たとえば、前述の実施形態では、変速ユニット1は、エンジン2の後側に、CVT5の入力軸41が車両の前後方向に延びる縦向きとなる縦置きで配置されているとした。しかしながら、これに限らず、本発明は、エンジン2の左側または右側に、CVTの入力軸が車両の左右方向に延びるように横置きされる変速ユニットに適用することもできる。
また、無段変速機構42の動力伝達方式は、ベルト式に限らず、チェーン式またはトロイダル式であってもよい。

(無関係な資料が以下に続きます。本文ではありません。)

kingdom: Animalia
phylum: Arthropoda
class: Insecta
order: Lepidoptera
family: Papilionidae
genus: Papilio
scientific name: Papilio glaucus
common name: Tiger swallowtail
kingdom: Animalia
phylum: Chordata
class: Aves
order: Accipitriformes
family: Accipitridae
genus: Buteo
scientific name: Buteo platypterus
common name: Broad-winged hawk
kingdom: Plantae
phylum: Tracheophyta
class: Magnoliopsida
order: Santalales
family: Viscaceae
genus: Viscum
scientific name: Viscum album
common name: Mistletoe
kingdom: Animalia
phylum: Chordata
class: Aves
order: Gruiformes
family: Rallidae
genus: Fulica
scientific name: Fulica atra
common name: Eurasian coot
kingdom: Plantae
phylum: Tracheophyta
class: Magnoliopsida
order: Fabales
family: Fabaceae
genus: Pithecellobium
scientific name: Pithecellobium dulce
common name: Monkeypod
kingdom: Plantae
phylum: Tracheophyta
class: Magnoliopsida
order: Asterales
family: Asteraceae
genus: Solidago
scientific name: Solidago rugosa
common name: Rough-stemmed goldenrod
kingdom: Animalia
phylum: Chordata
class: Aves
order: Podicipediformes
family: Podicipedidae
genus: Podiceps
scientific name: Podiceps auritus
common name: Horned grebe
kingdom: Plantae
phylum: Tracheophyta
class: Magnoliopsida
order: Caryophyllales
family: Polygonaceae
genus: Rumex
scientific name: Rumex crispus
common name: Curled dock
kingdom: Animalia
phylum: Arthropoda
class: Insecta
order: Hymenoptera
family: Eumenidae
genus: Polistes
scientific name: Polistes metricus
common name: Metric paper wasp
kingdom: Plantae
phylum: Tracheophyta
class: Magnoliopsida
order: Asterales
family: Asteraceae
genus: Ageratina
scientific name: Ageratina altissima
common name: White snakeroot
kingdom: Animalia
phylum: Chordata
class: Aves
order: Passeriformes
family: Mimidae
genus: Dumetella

その他、前述の構成には、特許請求の範囲に記載された事項の範囲で種々の設計変更を施すことが可能である。
1:変速ユニット(変速機)
2:エンジン(駆動源)
5:CVT(変速機)
41:入力軸
42:無段変速機構
47:ポンプカバー(軸受支持部材)
51:軸受凹部
52:ラジアルベアリング(軸受)
53:スラストベアリング(軸受)
54:プライマリ軸
55:セカンダリ軸
103:リバースアイドラ軸
141:オイル受部
142:連通穴

Claims (2)

  1. 車両に搭載される変速機であって、
    駆動源側となる第1側およびその反対側の第2側に延び、前記駆動源からの動力が入力される入力軸と、
    前記入力軸を受ける軸受と、
    前記軸受を支持する軸受支持部材と、
    前記入力軸とそれぞれ平行に延びるプライマリ軸およびセカンダリ軸を有し、前記プライマリ軸から前記セカンダリ軸に動力を変速して伝達する無段変速機構と、
    前記入力軸と平行に延び、前記車両の後進時に前記入力軸から伝達される動力を前記セカンダリ軸に伝達するリバースアイドラ軸と、を含み、
    前記軸受支持部材には、
    前記第1側に開放され、前記軸受が嵌入される軸受凹部と、
    下側に凹む凹状をなし、オイルを受けるオイル受部と、
    前記軸受凹部内と前記オイル受部内とを連通する連通穴と、が形成されており、
    前記プライマリ軸、前記セカンダリ軸および前記リバースアイドラ軸は、前記プライマリ軸および前記セカンダリ軸の回転時に、前記プライマリ軸および前記セカンダリ軸の少なくとも一方から遠心力で飛散するオイルの飛沫が前記リバースアイドラ軸に供給される位置に配置され、
    前記オイル受部は、前記リバースアイドラ軸から滴下するオイルを受ける位置に配置されている、変速機。
  2. 記プライマリ軸および前記セカンダリ軸は、前記入力軸の軸線方向から見て、前記入力軸に対して左右に分かれて配置され、
    前記リバースアイドラ軸は、前記入力軸の上方に配置されている、請求項1に記載の変速機。